===== PROVIDED DATA

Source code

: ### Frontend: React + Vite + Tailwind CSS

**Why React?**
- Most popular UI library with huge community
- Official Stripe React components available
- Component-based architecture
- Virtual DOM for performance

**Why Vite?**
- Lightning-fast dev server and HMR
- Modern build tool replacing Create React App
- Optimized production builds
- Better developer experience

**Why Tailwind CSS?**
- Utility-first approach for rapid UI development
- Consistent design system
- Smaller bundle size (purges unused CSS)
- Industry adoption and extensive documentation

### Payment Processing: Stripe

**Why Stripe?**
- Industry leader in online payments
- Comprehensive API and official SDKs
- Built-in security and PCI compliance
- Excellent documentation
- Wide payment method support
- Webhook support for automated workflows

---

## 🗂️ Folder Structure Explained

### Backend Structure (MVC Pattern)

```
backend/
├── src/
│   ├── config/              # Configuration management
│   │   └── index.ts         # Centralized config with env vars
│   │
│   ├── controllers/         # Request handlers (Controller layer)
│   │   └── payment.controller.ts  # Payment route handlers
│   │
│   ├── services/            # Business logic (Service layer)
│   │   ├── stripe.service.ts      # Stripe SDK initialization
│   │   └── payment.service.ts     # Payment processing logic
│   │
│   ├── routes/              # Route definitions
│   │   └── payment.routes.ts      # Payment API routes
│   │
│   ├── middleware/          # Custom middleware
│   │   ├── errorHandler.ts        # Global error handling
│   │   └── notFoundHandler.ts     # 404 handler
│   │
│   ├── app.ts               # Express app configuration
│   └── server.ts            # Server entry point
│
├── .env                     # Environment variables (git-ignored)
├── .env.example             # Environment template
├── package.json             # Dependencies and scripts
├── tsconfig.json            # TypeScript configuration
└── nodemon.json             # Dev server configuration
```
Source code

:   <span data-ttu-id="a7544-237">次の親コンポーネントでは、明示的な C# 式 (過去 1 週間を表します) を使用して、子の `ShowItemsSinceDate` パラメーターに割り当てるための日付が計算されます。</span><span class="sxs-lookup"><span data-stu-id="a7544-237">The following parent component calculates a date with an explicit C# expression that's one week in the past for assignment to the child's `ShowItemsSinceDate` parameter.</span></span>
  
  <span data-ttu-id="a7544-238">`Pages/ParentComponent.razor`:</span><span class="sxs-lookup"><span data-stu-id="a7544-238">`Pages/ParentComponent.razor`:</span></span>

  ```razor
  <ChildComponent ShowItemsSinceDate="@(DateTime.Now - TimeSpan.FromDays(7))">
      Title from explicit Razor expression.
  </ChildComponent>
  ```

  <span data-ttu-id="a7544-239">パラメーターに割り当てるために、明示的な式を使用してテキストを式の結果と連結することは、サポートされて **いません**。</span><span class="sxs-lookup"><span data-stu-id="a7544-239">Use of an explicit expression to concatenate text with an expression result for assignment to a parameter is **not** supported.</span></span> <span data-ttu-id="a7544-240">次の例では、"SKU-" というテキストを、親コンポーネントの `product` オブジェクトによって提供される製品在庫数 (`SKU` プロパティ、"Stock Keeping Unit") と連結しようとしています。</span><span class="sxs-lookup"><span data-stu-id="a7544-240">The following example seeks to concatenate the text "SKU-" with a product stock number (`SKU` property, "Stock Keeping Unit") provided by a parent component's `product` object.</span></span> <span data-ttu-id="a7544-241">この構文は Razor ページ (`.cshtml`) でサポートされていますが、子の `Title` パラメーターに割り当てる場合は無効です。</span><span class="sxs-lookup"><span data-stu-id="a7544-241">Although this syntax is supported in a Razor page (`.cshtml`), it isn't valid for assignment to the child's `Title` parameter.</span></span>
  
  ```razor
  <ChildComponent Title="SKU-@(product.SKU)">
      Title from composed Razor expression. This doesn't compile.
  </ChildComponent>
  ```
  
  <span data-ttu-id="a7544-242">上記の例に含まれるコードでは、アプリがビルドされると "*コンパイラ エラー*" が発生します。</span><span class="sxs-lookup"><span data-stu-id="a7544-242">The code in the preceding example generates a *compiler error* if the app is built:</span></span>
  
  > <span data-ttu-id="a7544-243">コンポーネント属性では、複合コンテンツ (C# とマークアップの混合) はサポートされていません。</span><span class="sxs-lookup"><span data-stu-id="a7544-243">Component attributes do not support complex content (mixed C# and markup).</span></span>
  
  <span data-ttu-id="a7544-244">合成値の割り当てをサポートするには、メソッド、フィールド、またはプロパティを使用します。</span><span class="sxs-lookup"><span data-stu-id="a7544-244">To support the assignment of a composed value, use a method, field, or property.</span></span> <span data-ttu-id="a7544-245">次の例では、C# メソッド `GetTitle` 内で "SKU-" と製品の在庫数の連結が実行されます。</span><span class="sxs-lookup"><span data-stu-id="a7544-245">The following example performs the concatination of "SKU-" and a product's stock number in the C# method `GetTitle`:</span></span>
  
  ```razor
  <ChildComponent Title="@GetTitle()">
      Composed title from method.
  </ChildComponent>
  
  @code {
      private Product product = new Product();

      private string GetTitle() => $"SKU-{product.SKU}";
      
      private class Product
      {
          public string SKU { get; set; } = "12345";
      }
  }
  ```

==========

Output every record exactly as written, with nothing dropped.

Source code

: ### Frontend: React + Vite + Tailwind CSS

**Why React?**
- Most popular UI library with huge community
- Official Stripe React components available
- Component-based architecture
- Virtual DOM for performance

**Why Vite?**
- Lightning-fast dev server and HMR
- Modern build tool replacing Create React App
- Optimized production builds
- Better developer experience

**Why Tailwind CSS?**
- Utility-first approach for rapid UI development
- Consistent design system
- Smaller bundle size (purges unused CSS)
- Industry adoption and extensive documentation

### Payment Processing: Stripe

**Why Stripe?**
- Industry leader in online payments
- Comprehensive API and official SDKs
- Built-in security and PCI compliance
- Excellent documentation
- Wide payment method support
- Webhook support for automated workflows

---

## 🗂️ Folder Structure Explained

### Backend Structure (MVC Pattern)

```
backend/
├── src/
│   ├── config/              # Configuration management
│   │   └── index.ts         # Centralized config with env vars
│   │
│   ├── controllers/         # Request handlers (Controller layer)
│   │   └── payment.controller.ts  # Payment route handlers
│   │
│   ├── services/            # Business logic (Service layer)
│   │   ├── stripe.service.ts      # Stripe SDK initialization
│   │   └── payment.service.ts     # Payment processing logic
│   │
│   ├── routes/              # Route definitions
│   │   └── payment.routes.ts      # Payment API routes
│   │
│   ├── middleware/          # Custom middleware
│   │   ├── errorHandler.ts        # Global error handling
│   │   └── notFoundHandler.ts     # 404 handler
│   │
│   ├── app.ts               # Express app configuration
│   └── server.ts            # Server entry point
│
├── .env                     # Environment variables (git-ignored)
├── .env.example             # Environment template
├── package.json             # Dependencies and scripts
├── tsconfig.json            # TypeScript configuration
└── nodemon.json             # Dev server configuration
```
Source code

:   <span data-ttu-id="a7544-237">次の親コンポーネントでは、明示的な C# 式 (過去 1 週間を表します) を使用して、子の `ShowItemsSinceDate` パラメーターに割り当てるための日付が計算されます。</span><span class="sxs-lookup"><span data-stu-id="a7544-237">The following parent component calculates a date with an explicit C# expression that's one week in the past for assignment to the child's `ShowItemsSinceDate` parameter.</span></span>
  
  <span data-ttu-id="a7544-238">`Pages/ParentComponent.razor`:</span><span class="sxs-lookup"><span data-stu-id="a7544-238">`Pages/ParentComponent.razor`:</span></span>

  ```razor
  <ChildComponent ShowItemsSinceDate="@(DateTime.Now - TimeSpan.FromDays(7))">
      Title from explicit Razor expression.
  </ChildComponent>
  ```

  <span data-ttu-id="a7544-239">パラメーターに割り当てるために、明示的な式を使用してテキストを式の結果と連結することは、サポートされて **いません**。</span><span class="sxs-lookup"><span data-stu-id="a7544-239">Use of an explicit expression to concatenate text with an expression result for assignment to a parameter is **not** supported.</span></span> <span data-ttu-id="a7544-240">次の例では、"SKU-" というテキストを、親コンポーネントの `product` オブジェクトによって提供される製品在庫数 (`SKU` プロパティ、"Stock Keeping Unit") と連結しようとしています。</span><span class="sxs-lookup"><span data-stu-id="a7544-240">The following example seeks to concatenate the text "SKU-" with a product stock number (`SKU` property, "Stock Keeping Unit") provided by a parent component's `product` object.</span></span> <span data-ttu-id="a7544-241">この構文は Razor ページ (`.cshtml`) でサポートされていますが、子の `Title` パラメーターに割り当てる場合は無効です。</span><span class="sxs-lookup"><span data-stu-id="a7544-241">Although this syntax is supported in a Razor page (`.cshtml`), it isn't valid for assignment to the child's `Title` parameter.</span></span>
  
  ```razor
  <ChildComponent Title="SKU-@(product.SKU)">
      Title from composed Razor expression. This doesn't compile.
  </ChildComponent>
  ```
  
  <span data-ttu-id="a7544-242">上記の例に含まれるコードでは、アプリがビルドされると "*コンパイラ エラー*" が発生します。</span><span class="sxs-lookup"><span data-stu-id="a7544-242">The code in the preceding example generates a *compiler error* if the app is built:</span></span>
  
  > <span data-ttu-id="a7544-243">コンポーネント属性では、複合コンテンツ (C# とマークアップの混合) はサポートされていません。</span><span class="sxs-lookup"><span data-stu-id="a7544-243">Component attributes do not support complex content (mixed C# and markup).</span></span>
  
  <span data-ttu-id="a7544-244">合成値の割り当てをサポートするには、メソッド、フィールド、またはプロパティを使用します。</span><span class="sxs-lookup"><span data-stu-id="a7544-244">To support the assignment of a composed value, use a method, field, or property.</span></span> <span data-ttu-id="a7544-245">次の例では、C# メソッド `GetTitle` 内で "SKU-" と製品の在庫数の連結が実行されます。</span><span class="sxs-lookup"><span data-stu-id="a7544-245">The following example performs the concatination of "SKU-" and a product's stock number in the C# method `GetTitle`:</span></span>
  
  ```razor
  <ChildComponent Title="@GetTitle()">
      Composed title from method.
  </ChildComponent>
  
  @code {
      private Product product = new Product();

      private string GetTitle() => $"SKU-{product.SKU}";
      
      private class Product
      {
          public string SKU { get; set; } = "12345";
      }
  }
  ```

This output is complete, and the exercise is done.